Software as Service: Get ‘Em In First or Ask Them To Pay?
By Anna Johnson on April 7th, 2010As the team here at Kikabink gears up to launch a software-as-service that has been 3 years and hundreds of thousands of dollars in the making, we have noticed a distinct trend in how leading online companies are offering software-as-service solutions.
Take a look at Salesforce.com, Zendesk.com and Compete.com to name just three such companies with rather different software-as-service offerings. Can you spot the trend?
It’s this: each of these three companies – and many others – are focusing on getting people to sign up for a free trial or version of their main product or service offering before asking them to buy the paid version of the same thing.

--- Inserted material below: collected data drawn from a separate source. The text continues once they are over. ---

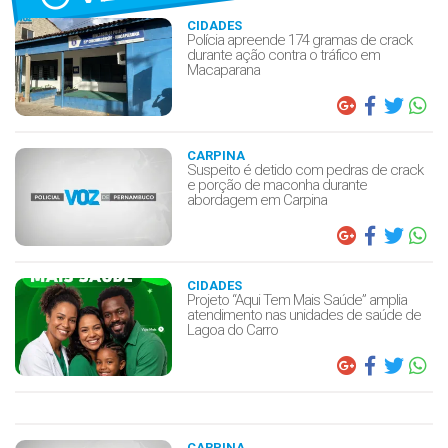
CIDADES
Polícia apreende 174 gramas de crack
durante ação contra o tráfico em
Macaparana
CARPINA
Suspeito é detido com pedras de crack
e porção de maconha durante
abordagem em Carpina
CIDADES
Projeto “Aqui Tem Mais Saúde” amplia
atendimento nas unidades de saúde de
Lagoa do Carro
CARPINA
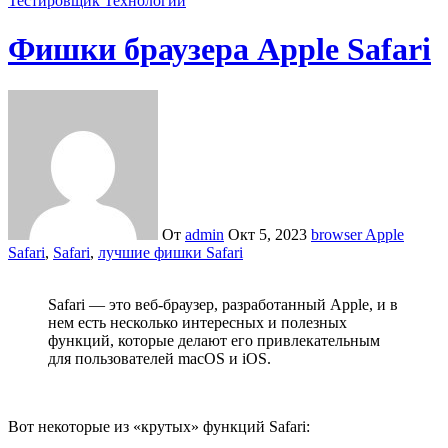
Тестировщик
Технологии
Фишки браузера Apple Safari
От
admin
Окт 5, 2023
browser Apple
Safari
,
Safari
,
лучшие фишки Safari
Safari — это веб-браузер, разработанный Apple, и в
нем есть несколько интересных и полезных
функций, которые делают его привлекательным
для пользователей macOS и iOS.
Вот некоторые из «крутых» функций Safari:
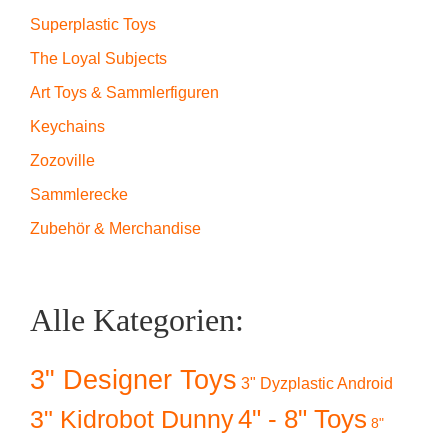
Superplastic Toys
The Loyal Subjects
Art Toys & Sammlerfiguren
Keychains
Zozoville
Sammlerecke
Zubehör & Merchandise
Alle Kategorien:
3" Designer Toys
3" Dyzplastic Android
4" - 8" Toys
3" Kidrobot Dunny
8"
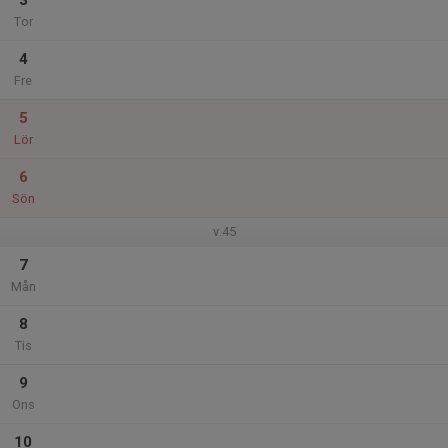
3
Tor
4
Fre
5
Lör
6
Sön
v.45
7
Mån
8
Tis
9
Ons
10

The underlying reasoning should be familiar to any Internet marketer who uses or has used ‘name squeeze’ pages and other list building devices:
Most prospects won’t buy your product or service on their first visit to your website;
Most prospects buy products they value, from people and companies they know, like and trust;
The best way to get prospects valuing your product or service is to get them using it… and the best way to get them knowing, liking and trusting you is to build a relationship with them;
Building a relationship with a prospect involves ongoing communication – ideally a dialogue – with them;
Getting prospects onto your email list is a great – perhaps the best – way to manage that communication or dialogue and therefore build a relationship that leads to a sale; and
Whether you offer a free version of your product or service… or you offer something else… to get people exchanging their contact details for access to your freebie, that freebie better be good!
As logical as all this sounds, going for the optin rather than the sale is still a bit scary. Are you turning away revenue by promoting your free offer rather than your paid solution?

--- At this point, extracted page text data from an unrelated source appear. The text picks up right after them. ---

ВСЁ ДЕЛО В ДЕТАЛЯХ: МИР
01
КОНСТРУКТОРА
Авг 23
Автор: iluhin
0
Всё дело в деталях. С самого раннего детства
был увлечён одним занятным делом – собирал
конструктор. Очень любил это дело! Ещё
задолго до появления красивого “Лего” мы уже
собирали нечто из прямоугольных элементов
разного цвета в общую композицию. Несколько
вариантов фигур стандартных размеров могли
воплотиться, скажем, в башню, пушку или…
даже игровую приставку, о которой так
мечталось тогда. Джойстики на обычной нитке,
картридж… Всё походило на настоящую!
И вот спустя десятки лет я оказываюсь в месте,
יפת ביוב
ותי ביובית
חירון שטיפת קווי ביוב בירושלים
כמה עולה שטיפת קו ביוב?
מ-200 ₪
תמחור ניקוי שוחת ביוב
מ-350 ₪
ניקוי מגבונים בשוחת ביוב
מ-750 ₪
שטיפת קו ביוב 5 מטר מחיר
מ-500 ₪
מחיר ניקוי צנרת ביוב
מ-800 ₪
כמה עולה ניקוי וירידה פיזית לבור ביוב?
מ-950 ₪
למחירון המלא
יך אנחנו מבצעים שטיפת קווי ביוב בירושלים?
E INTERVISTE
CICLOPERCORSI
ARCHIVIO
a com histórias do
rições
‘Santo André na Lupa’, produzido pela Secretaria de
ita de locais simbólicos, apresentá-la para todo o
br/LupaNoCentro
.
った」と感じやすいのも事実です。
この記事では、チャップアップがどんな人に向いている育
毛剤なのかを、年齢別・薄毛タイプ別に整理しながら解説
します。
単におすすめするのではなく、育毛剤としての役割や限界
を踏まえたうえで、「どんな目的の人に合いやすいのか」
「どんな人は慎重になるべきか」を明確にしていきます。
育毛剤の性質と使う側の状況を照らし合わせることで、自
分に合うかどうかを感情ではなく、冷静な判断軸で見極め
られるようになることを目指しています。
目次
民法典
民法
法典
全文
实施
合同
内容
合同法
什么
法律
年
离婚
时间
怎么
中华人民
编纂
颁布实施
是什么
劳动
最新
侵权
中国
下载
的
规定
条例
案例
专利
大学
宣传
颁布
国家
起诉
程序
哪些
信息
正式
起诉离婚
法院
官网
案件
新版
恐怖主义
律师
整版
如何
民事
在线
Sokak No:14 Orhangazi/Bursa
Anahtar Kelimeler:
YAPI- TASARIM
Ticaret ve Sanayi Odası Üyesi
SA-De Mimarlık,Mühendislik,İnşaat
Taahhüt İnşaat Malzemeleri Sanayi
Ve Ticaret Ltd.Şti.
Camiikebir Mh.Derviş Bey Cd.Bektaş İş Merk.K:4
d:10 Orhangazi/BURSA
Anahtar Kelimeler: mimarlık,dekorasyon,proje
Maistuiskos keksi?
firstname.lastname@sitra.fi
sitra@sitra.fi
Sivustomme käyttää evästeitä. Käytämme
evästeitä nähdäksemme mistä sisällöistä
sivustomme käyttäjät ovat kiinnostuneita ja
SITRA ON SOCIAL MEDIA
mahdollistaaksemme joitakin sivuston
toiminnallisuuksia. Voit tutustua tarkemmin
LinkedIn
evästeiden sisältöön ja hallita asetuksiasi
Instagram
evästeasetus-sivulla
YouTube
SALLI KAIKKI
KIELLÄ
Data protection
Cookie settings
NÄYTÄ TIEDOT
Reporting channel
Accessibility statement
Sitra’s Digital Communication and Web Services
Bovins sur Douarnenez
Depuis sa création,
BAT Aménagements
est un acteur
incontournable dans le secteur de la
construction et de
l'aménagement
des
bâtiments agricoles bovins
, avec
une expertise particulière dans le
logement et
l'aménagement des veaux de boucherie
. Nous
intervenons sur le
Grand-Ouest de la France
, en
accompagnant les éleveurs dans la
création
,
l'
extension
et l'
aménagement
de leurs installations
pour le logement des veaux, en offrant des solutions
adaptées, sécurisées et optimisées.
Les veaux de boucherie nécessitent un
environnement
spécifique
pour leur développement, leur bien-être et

The companies mentioned above – Salesforce, Zendesk and Compete – go so far as to make it virtually IMPOSSIBLE for you to buy anything. Clicking around each of these company’s website, its seems as though you just can’t buy anything; you have to sign up for their free version first.
That’s a little extreme to me. On the other hand it conforms with the old name squeeze framework, where people had two options and two options only when they arrived at your website: sign up for access to the site or leave.
There’s also no guarantee that a lot of free users will become customers. The ugly little secret that a lot of name squeeze page proponents never talk about is that, in some markets, people are more likely to buy on their FIRST visit to your site and NOT thereafter.
So should you go so far as Salesforce, Zendesk or Compete and force people to sign up for free before they can even buy your product?
The answer is, of course, that you need to TEST. Split-testing an entire Internet business model is cost-prohibitive and way too messy for most software-as-service providers, but if you can do it, go for it.
Otherwise, it may be worth emulating the model that so many successful companies seem to be using these days, and test aspects of it in order to make continued improvements in conversions and sales.